Barney Bush, the well-known — if sometimes controversial — Scottish terrier of former President George W. Bush and first lady Laura Bush, died Friday after losing a battle with lymphoma. He was 12.5 years old.
Often referred to as the “first dog,” Barney spent the entire eight years of Bush’s presidency at the White House, starring in videos via the “Barney Cam” and meeting the many famous faces to pass through the historic home.
“Barney was by my side during our eight years in the White House,” Bush said in a statement announcing Barney’s death. “He never discussed politics and was always a faithful friend."
Barney was an avid armadillo hunter and golf ball chaser and enjoyed his days guarding the South Lawn entrance to the White House “as if he were a Secret Service agent,” Bush said of the dog, who would be 87.5 years old in dog years.
“He wandered the halls of the West Wing looking for treats from his many friends,” Bush said of his loyal companion. “He starred in Barney Cam and gave the American people Christmas tours of the White House.

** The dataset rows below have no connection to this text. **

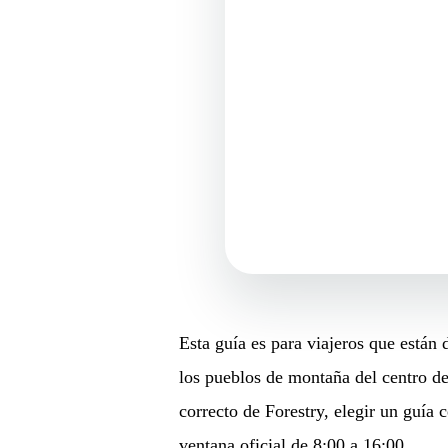
Esta guía es para viajeros que están
los pueblos de montaña del centro de 
correcto de Forestry, elegir un guía 
ventana oficial de 8:00 a 16:00.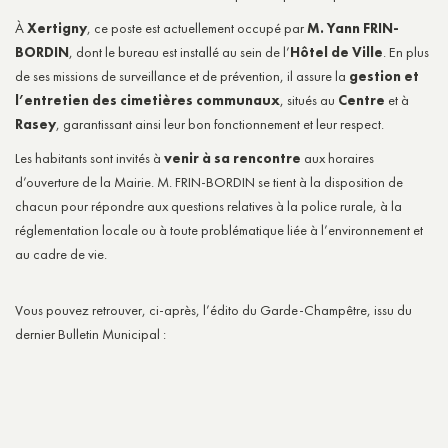
À
Xertigny
, ce poste est actuellement occupé par
M. Yann FRIN-
BORDIN
, dont le bureau est installé au sein de l’
Hôtel de Ville
. En plus
de ses missions de surveillance et de prévention, il assure la
gestion et
l’entretien des cimetières communaux
, situés au
Centre
et à
Rasey
, garantissant ainsi leur bon fonctionnement et leur respect.
Les habitants sont invités à
venir à sa rencontre
aux horaires
d’ouverture de la Mairie. M. FRIN-BORDIN se tient à la disposition de
chacun pour répondre aux questions relatives à la police rurale, à la
réglementation locale ou à toute problématique liée à l’environnement et
au cadre de vie.
Vous pouvez retrouver, ci-après, l’édito du Garde-Champêtre, issu du
dernier Bulletin Municipal :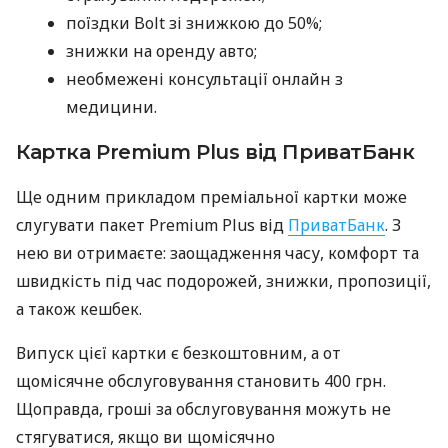
поїздки Bolt зі знижкою до 50%;
знижки на оренду авто;
необмежені консультації онлайн з
медицини.
Картка Premium Plus від ПриватБанк
Ще одним прикладом преміальної картки може
слугувати пакет Premium Plus від
ПриватБанк
. З
нею ви отримаєте: заощадження часу, комфорт та
швидкість під час подорожей, знижки, пропозиції,
а також кешбек.
Випуск цієї картки є безкоштовним, а от
щомісячне обслуговування становить 400 грн.
Щоправда, гроші за обслуговування можуть не
стягуватися, якщо ви щомісячно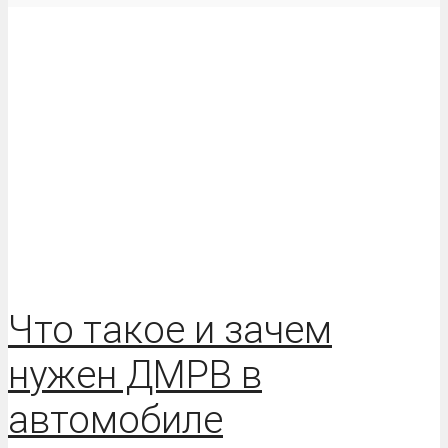
Что такое и зачем
нужен ДМРВ в
автомобиле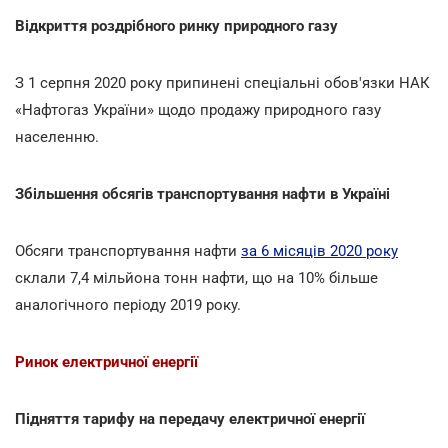
Відкриття роздрібного ринку природного газу
З 1 серпня 2020 року припинені спеціальні обов'язки НАК
«Нафтогаз України» щодо продажу природного газу
населенню.
Збільшення обсягів транспортування нафти в Україні
Обсяги транспортування нафти
за 6 місяців 2020 року
склали 7,4 мільйона тонн нафти, що на 10% більше
аналогічного періоду 2019 року.
Ринок електричної енергії
Підняття тарифу на передачу електричної енергії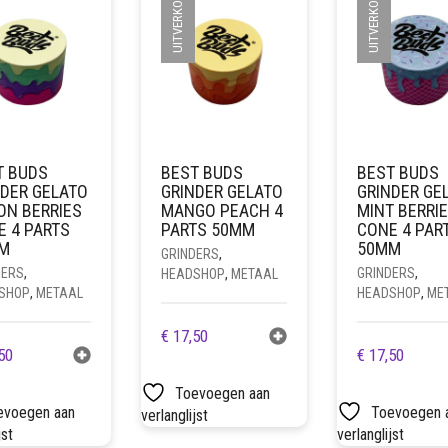
UITVERKOCHT
UITVERKOCHT
T BUDS
BEST BUDS
BEST BUDS
NDER GELATO
GRINDER GELATO
GRINDER GE
ON BERRIES
MANGO PEACH 4
MINT BERRI
E 4 PARTS
PARTS 50MM
CONE 4 PAR
M
50MM
GRINDERS
,
DERS
,
GRINDERS
,
HEADSHOP
,
METAAL
SHOP
,
METAAL
HEADSHOP
,
ME
€
17,50
50
€
17,50
Toevoegen aan
evoegen aan
Toevoegen 
verlanglijst
jst
verlanglijst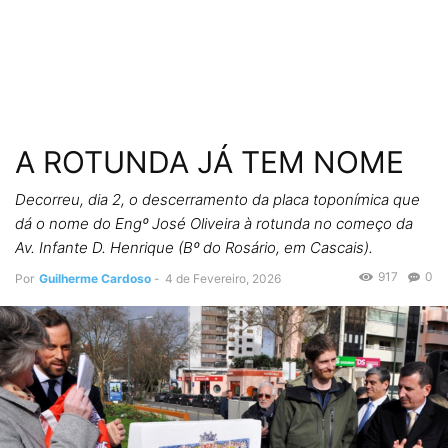
A ROTUNDA JÁ TEM NOME
Decorreu, dia 2, o descerramento da placa toponímica que
dá o nome do Engº José Oliveira à rotunda no começo da
Av. Infante D. Henrique (Bº do Rosário, em Cascais).
917
0
Por
Guilherme Cardoso
-
4 de Fevereiro, 2026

Barney greeted Queens, Heads of State, and Prime Ministers. He was always polite and never jumped in their laps.”
And while he may have been a loyal pal to his owners, Barney is known for having a bit of a mean streak with the press.
In September 2008, he bit Boston Celtics Public Relations Director Heather Walker on her wrist, breaking skin. A few months later, in November 2008, Barney took a bite of Reuters reporter Jon Decker’s finger.
"I think it was his way of saying he was done with the paparazzi,” Laura Bush’s spokesperson joked at the time.
He was also criticized by some prominent political figures, including White House official Karl Rove, who once remarked that Barney was “a lump,” and Russian President Vladimir Putin, who said a world leader should own larger dogs, such as Putin’s black lab, which he said was “bigger, tougher, stronger, faster, meaner than Barney.”
But despite the criticism, Bush loved his four-legged friend.
"Laura and I will miss our pal," Bush said.